Und nun plant Habeck, einige der Ratschläge auch zu Pflichten umzuwandeln. So will der Wirtschaftsminister Heizungswartungen obligatorisch machen, das Licht in Gängen soll gelöscht, Homeoffice ausgeweitet und die Gasspeicher zu 75 Prozent gefüllt werden.

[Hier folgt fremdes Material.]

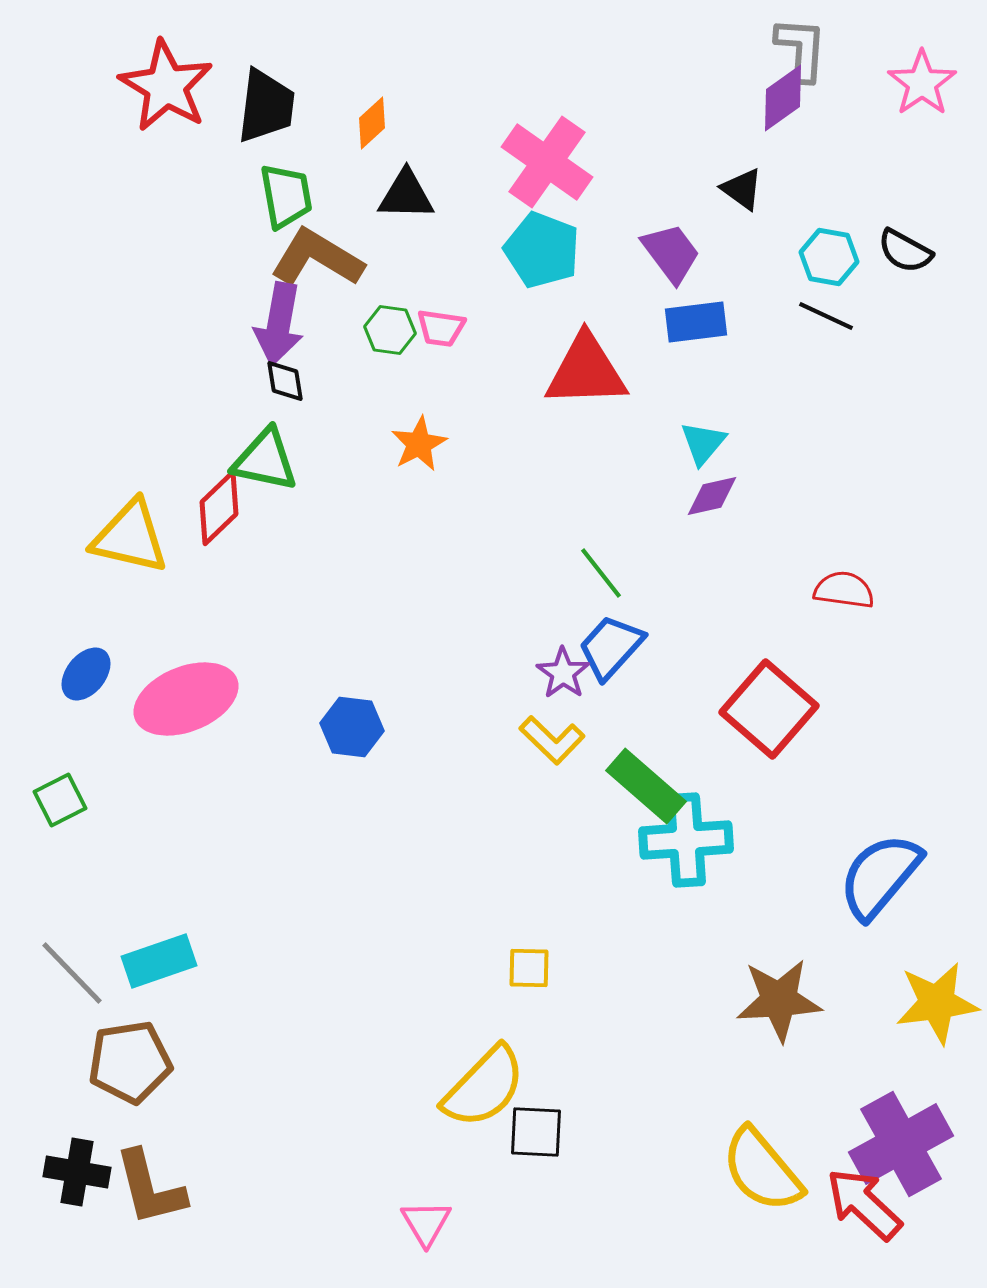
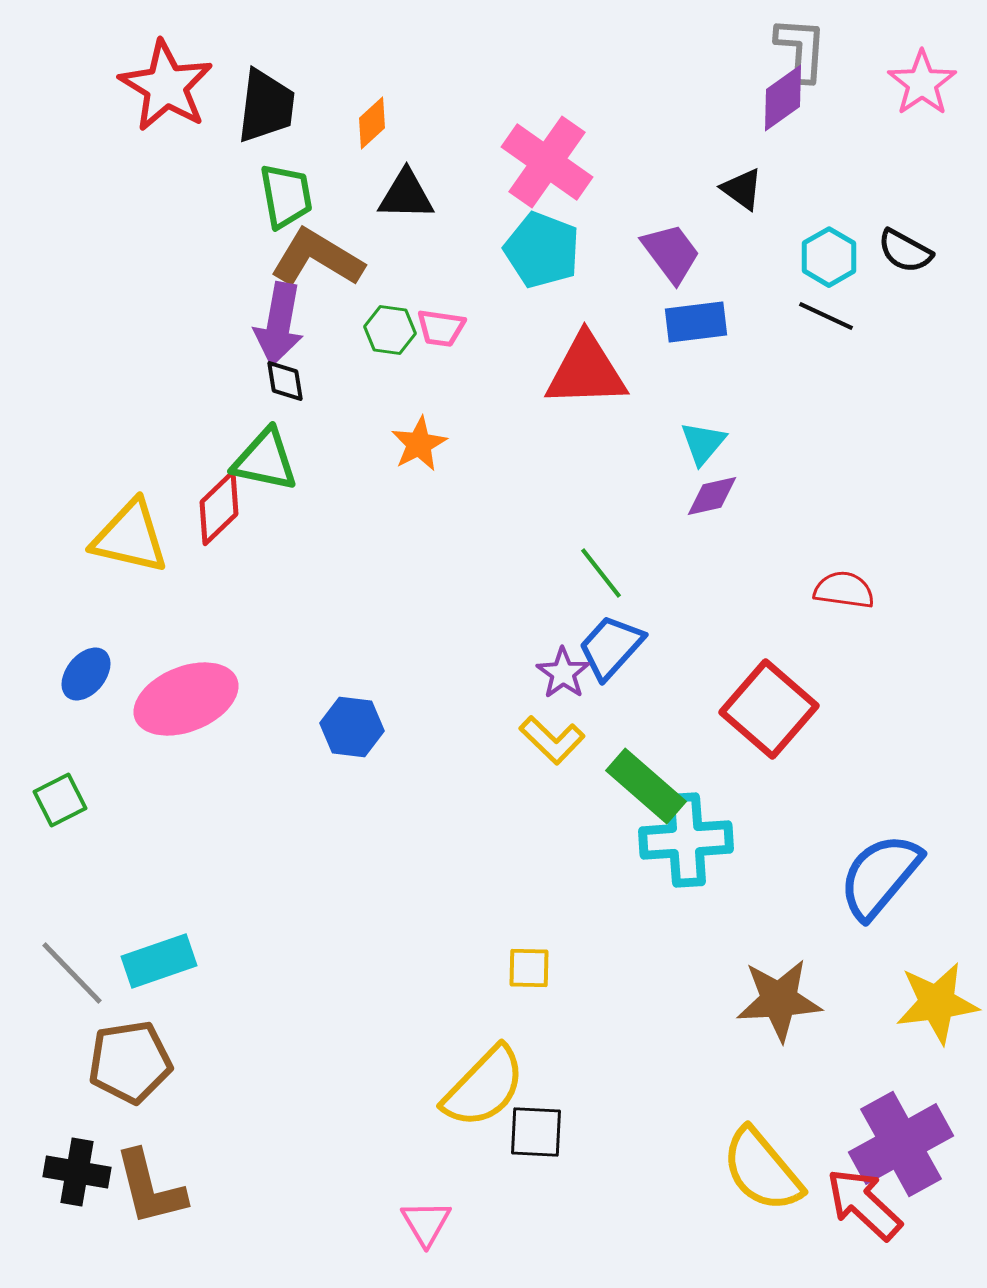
cyan hexagon at (829, 257): rotated 20 degrees clockwise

Doch auch europäische Länder, die weniger abhängig sind vom russischen Gas, werden jetzt von Brüssel zum Sparen aufgerufen. Der Gas-Notfallplan der EU-Kommission sieht eine freiwillige Reduktion des gesamteuropäischen Gasverbrauchs um 15 Prozent bis nächsten Frühling vor. Der Kontinent müsse auf einen vollständigen Stopp der russischen Gaslieferungen vorbereitet sein, begründet Kommissionspräsidentin Ursula von der Leyen (63) den Aufruf zum Verzicht. Damit sind allerdings nicht alle Mitgliedsländer einverstanden. So finden die Portugiesen, die mit Gas viel Strom produzieren, die Vorgabe «unhaltbar».
«Es ist an der Zeit, solidarisch zu sein»

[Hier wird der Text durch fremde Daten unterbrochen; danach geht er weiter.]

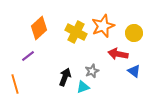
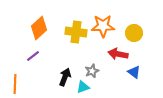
orange star: rotated 20 degrees clockwise
yellow cross: rotated 20 degrees counterclockwise
purple line: moved 5 px right
blue triangle: moved 1 px down
orange line: rotated 18 degrees clockwise
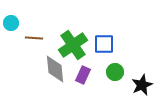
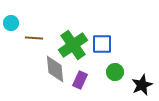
blue square: moved 2 px left
purple rectangle: moved 3 px left, 5 px down
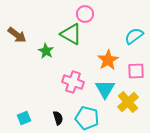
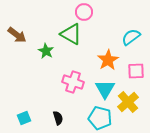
pink circle: moved 1 px left, 2 px up
cyan semicircle: moved 3 px left, 1 px down
cyan pentagon: moved 13 px right
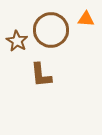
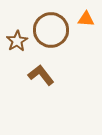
brown star: rotated 10 degrees clockwise
brown L-shape: rotated 148 degrees clockwise
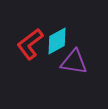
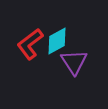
purple triangle: rotated 48 degrees clockwise
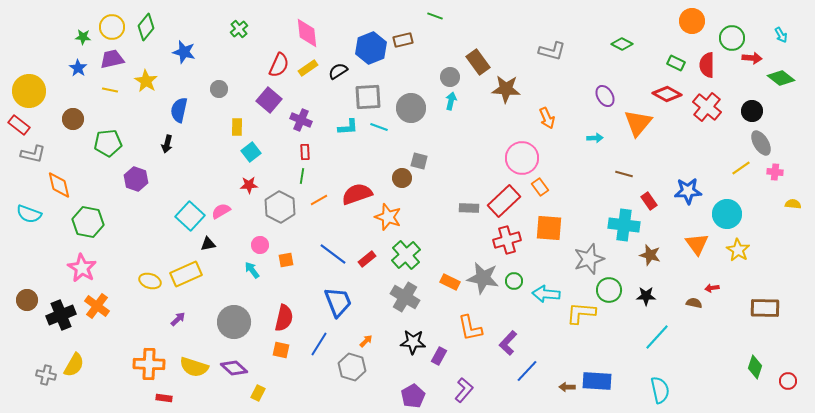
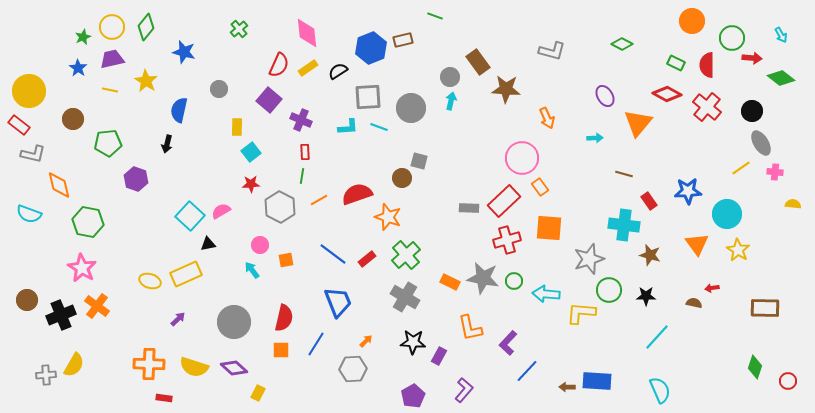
green star at (83, 37): rotated 28 degrees counterclockwise
red star at (249, 185): moved 2 px right, 1 px up
blue line at (319, 344): moved 3 px left
orange square at (281, 350): rotated 12 degrees counterclockwise
gray hexagon at (352, 367): moved 1 px right, 2 px down; rotated 20 degrees counterclockwise
gray cross at (46, 375): rotated 18 degrees counterclockwise
cyan semicircle at (660, 390): rotated 12 degrees counterclockwise
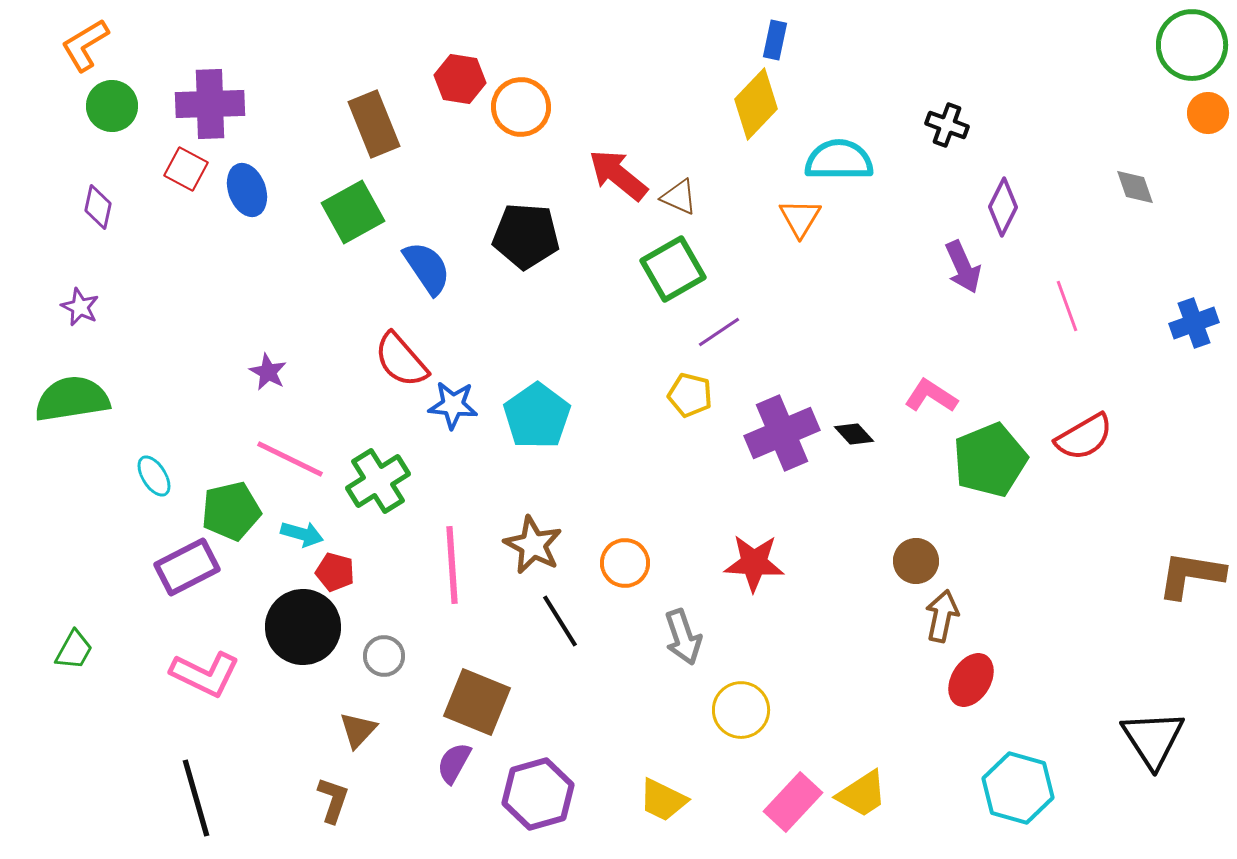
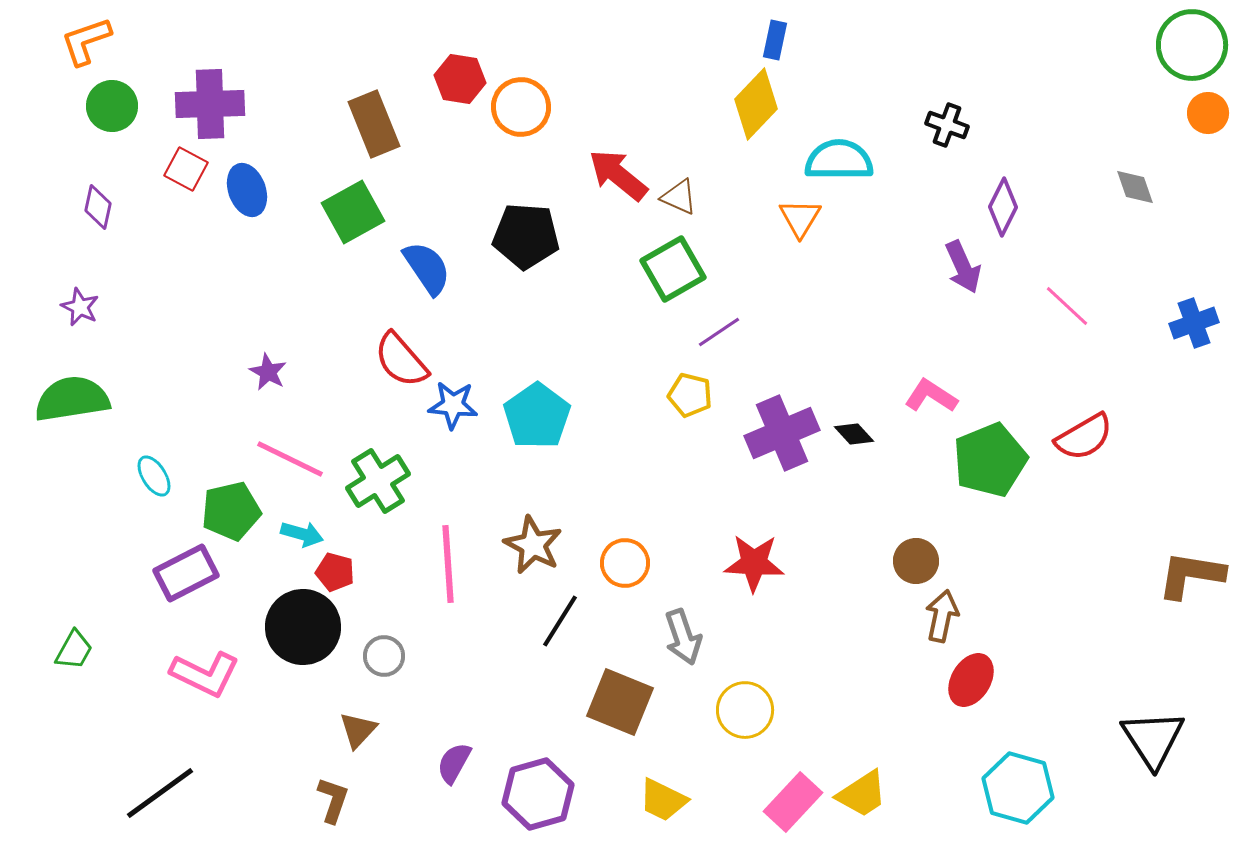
orange L-shape at (85, 45): moved 1 px right, 4 px up; rotated 12 degrees clockwise
pink line at (1067, 306): rotated 27 degrees counterclockwise
pink line at (452, 565): moved 4 px left, 1 px up
purple rectangle at (187, 567): moved 1 px left, 6 px down
black line at (560, 621): rotated 64 degrees clockwise
brown square at (477, 702): moved 143 px right
yellow circle at (741, 710): moved 4 px right
black line at (196, 798): moved 36 px left, 5 px up; rotated 70 degrees clockwise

Nicht so die spanische Regierung, die Anfang Woche rigide Sparmassnahmen beschlossen hat: Öffentliche Gebäude, Büros, Kinos, Bahnhöfe und Flughäfen dürfen ihre Räume im Sommer höchstens auf 27 Grad abkühlen und im Winter auf maximal 19 Grad beheizen. Und in unbenutzten Büros und Schaufenstern gehen künftig ab 22 Uhr die Lichter aus. «Es ist an der Zeit, solidarisch zu sein», sagt Teresa Ribera (53), Spaniens Ministerin für ökologischen Wandel.
Die Schweiz kann die Sparbemühungen der EU nur begrüssen. Sie senken das Risiko, dass die auf Energieimporte angewiesenen Eidgenossen im Winter selber frieren.